- Location of Luray, Missouri
- Coordinates: 40°27′08″N 91°53′03″W﻿ / ﻿40.45222°N 91.88417°W
- Country: United States
- State: Missouri
- County: Clark

Area
- • Total: 0.20 sq mi (0.52 km^{2})
- • Land: 0.20 sq mi (0.52 km^{2})
- • Water: 0 sq mi (0.00 km^{2})
- Elevation: 725 ft (221 m)

Population (2020)
- • Total: 73
- • Density: 361.8/sq mi (139.69/km^{2})
- Time zone: UTC-6 (Central (CST))
- • Summer (DST): UTC-5 (CDT)
- ZIP code: 63453
- Area code: 660
- FIPS code: 29-44516
- GNIS feature ID: 2399202

= Luray, Missouri =

Luray is a village in Clark County, Missouri, United States. As of the 2020 census, its population was 73. It is part of the Fort Madison-Keokuk, IA-MO Micropolitan Statistical Area.

==History==
Luray was platted in 1837. The source of the name Luray is obscure; according to the State Historical Society of Missouri, most likely it is Native American in origin. A post office called Luray has been in operation since 1841. After 170 years in operation, the Luray office closed on November 4, 2011.

==Geography==
Luray is located on US Route 136, 6.5 miles west of Kahoka. The Clark-Scotland county line is approximately three miles west of the community. The North Wyaconda River flows past about three quarters of a mile to the southwest.

According to the United States Census Bureau, the village has a total area of 0.20 sqmi, all land.

==Demographics==

Historical population
| Census | Pop. | Note | %± |
| 1880 | 217 |  | — |
| 1890 | 246 |  | 13.4% |
| 1900 | 194 |  | −21.1% |
| 1910 | 163 |  | −16.0% |
| 1920 | 164 |  | 0.6% |
| 1930 | 197 |  | 20.1% |
| 1940 | 202 |  | 2.5% |
| 1950 | 184 |  | −8.9% |
| 1960 | 154 |  | −16.3% |
| 1970 | 149 |  | −3.2% |
| 1980 | 175 |  | 17.4% |
| 1990 | 70 |  | −60.0% |
| 2000 | 102 |  | 45.7% |
| 2010 | 99 |  | −2.9% |
| 2020 | 73 |  | −26.3% |
U.S. Decennial Census

===2010 census===
As of the census of 2010, there were 99 people, 37 households, and 22 families residing in the village. The population density was 495.0 PD/sqmi. There were 39 housing units at an average density of 195.0 /sqmi. The racial makeup of the village was 99.0% White and 1.0% African American.

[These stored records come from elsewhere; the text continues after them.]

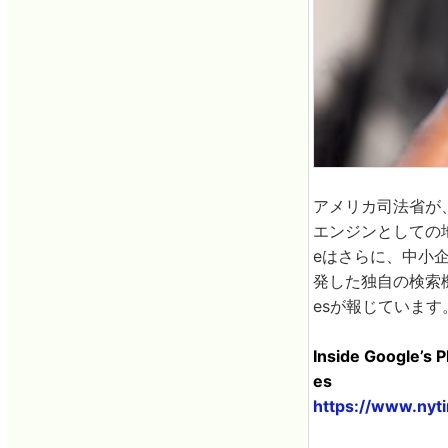
アメリカ司法省が、
エンジンとしての地
eはさらに、中小
発した独自の検索機
esが報じています
Inside Google’s 
es
https://www.nyt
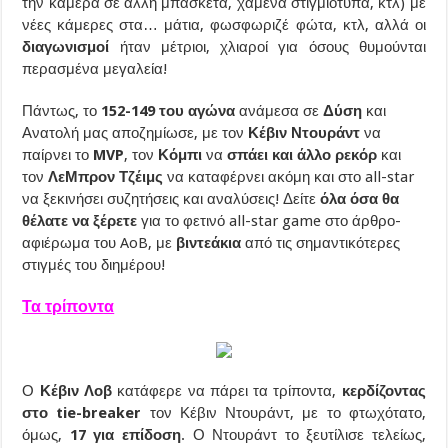
την κάμερα σε άλλη μπασκέτα, χαμένα στιγμιότυπα, κτλ) με
νέες κάμερες στα… μάτια, φωσφωριζέ φώτα, κτλ, αλλά οι
διαγωνισμοί
ήταν μέτριοι, χλιαροί για όσους θυμούνται
περασμένα μεγαλεία!
Πάντως, το
152-149 του αγώνα
ανάμεσα σε
Δύση
και
Ανατολή μας αποζημίωσε, με τον
Κέβιν Ντουράντ
να
παίρνει το
MVP
, τον
Κόμπι
να
σπάει και άλλο ρεκόρ
και
τον
ΛεΜπρον Τζέιμς
να καταφέρνει ακόμη και στο all-star
να ξεκινήσει συζητήσεις και αναλύσεις! Δείτε
όλα όσα θα
θέλατε να ξέρετε
για το φετινό all-star game στο άρθρο-
αφιέρωμα του AoB, με
βιντεάκια
από τις σημαντικότερες
στιγμές του διημέρου!
Τα τρίποντα
Ο
Κέβιν Λοβ
κατάφερε να πάρει τα τρίποντα,
κερδίζοντας
στο tie-breaker
τον Κέβιν Ντουράντ, με το φτωχότατο,
όμως,
17 για επίδοση
. Ο Ντουράντ το ξευτίλισε τελείως,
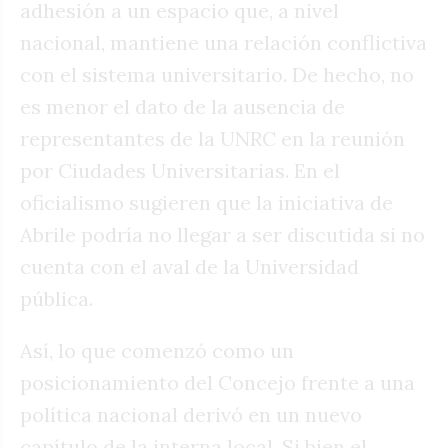
adhesión a un espacio que, a nivel
nacional, mantiene una relación conflictiva
con el sistema universitario. De hecho, no
es menor el dato de la ausencia de
representantes de la UNRC en la reunión
por Ciudades Universitarias. En el
oficialismo sugieren que la iniciativa de
Abrile podría no llegar a ser discutida si no
cuenta con el aval de la Universidad
pública.
Así, lo que comenzó como un
posicionamiento del Concejo frente a una
política nacional derivó en un nuevo
capítulo de la interna local. Si bien el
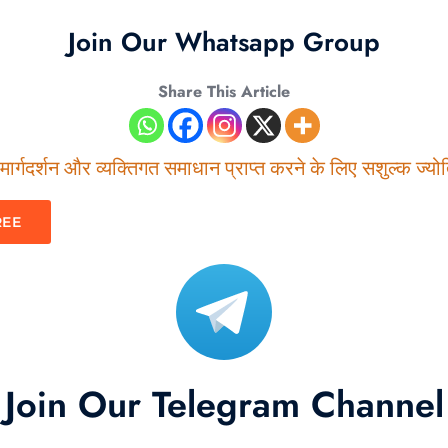
Join Our Whatsapp Group
Share This Article
ार्गदर्शन और व्यक्तिगत समाधान प्राप्त करने के लिए सशुल्क ज्योति
REE
Join Our Telegram Channel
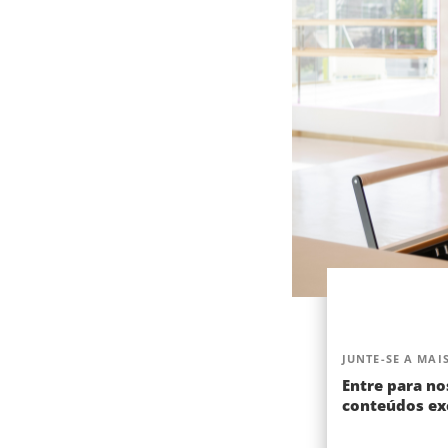
JUNTE-SE A MAIS
Entre para no
conteúdos exc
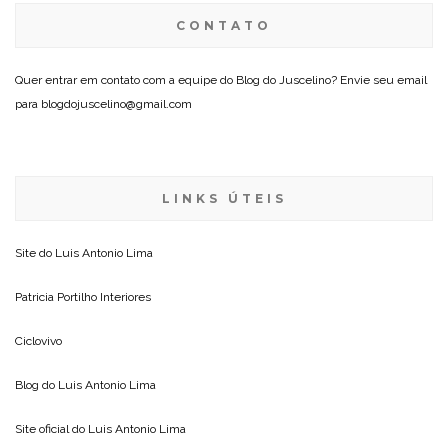
CONTATO
Quer entrar em contato com a equipe do Blog do Juscelino? Envie seu email
para blogdojuscelino@gmail.com
LINKS ÚTEIS
Site do
Luis Antonio Lima
Patricia Portilho Interiores
Ciclovivo
Blog do
Luis Antonio Lima
Site oficial do
Luis Antonio Lima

There were 37 households, of which 37.8% had children under the age of 18 living with them, 54.1% were married couples living together, 5.4% had a male householder with no wife present, and 40.5% were non-families. 35.1% of all households were made up of individuals, and 10.8% had someone living alone who was 65 years of age or older. The average household size was 2.68 and the average family size was 3.27.

The median age in the village was 35.1 years. 33.3% of residents were under the age of 18; 5.1% were between the ages of 18 and 24; 32.4% were from 25 to 44; 20.4% were from 45 to 64; and 9.1% were 65 years of age or older. The gender makeup of the village was 54.5% male and 45.5% female.

===2000 census===
As of the census of 2000, there were 102 people, 39 households, and 26 families residing in the village. The population density was 519.7 PD/sqmi. There were 46 housing units at an average density of 234.4 /sqmi. The racial makeup of the village was 99.02% White and 0.98% African American.

There were 39 households, out of which 30.8% had children under the age of 18 living with them, 51.3% were married couples living together, 12.8% had a female householder with no husband present, and 30.8% were non-families. 25.6% of all households were made up of individuals, and 7.7% had someone living alone who was 65 years of age or older. The average household size was 2.62, and the average family size was 3.07.

In the village, the population was spread out, with 31.4% under the age of 18, 4.9% from 18 to 24, 32.4% from 25 to 44, 21.6% from 45 to 64, and 9.8% who were 65 years of age or older. The median age was 34 years. For every 100 females, there were 108.2 males. For every 100 females age 18 and over, there were 100.0 males.

The median income for a household in the village was $23,125, and the median income for a family was $23,750. Males had a median income of $21,250 versus $26,250 for females. The per capita income for the village was $10,927. There were 20.0% of families and 27.7% of the population living below the poverty line, including 30.3% of under eighteens and 100.0% of those over 64.

==Education==
It is in the Clark County R-1 School District. The district's comprehensive high school is Clark County High School.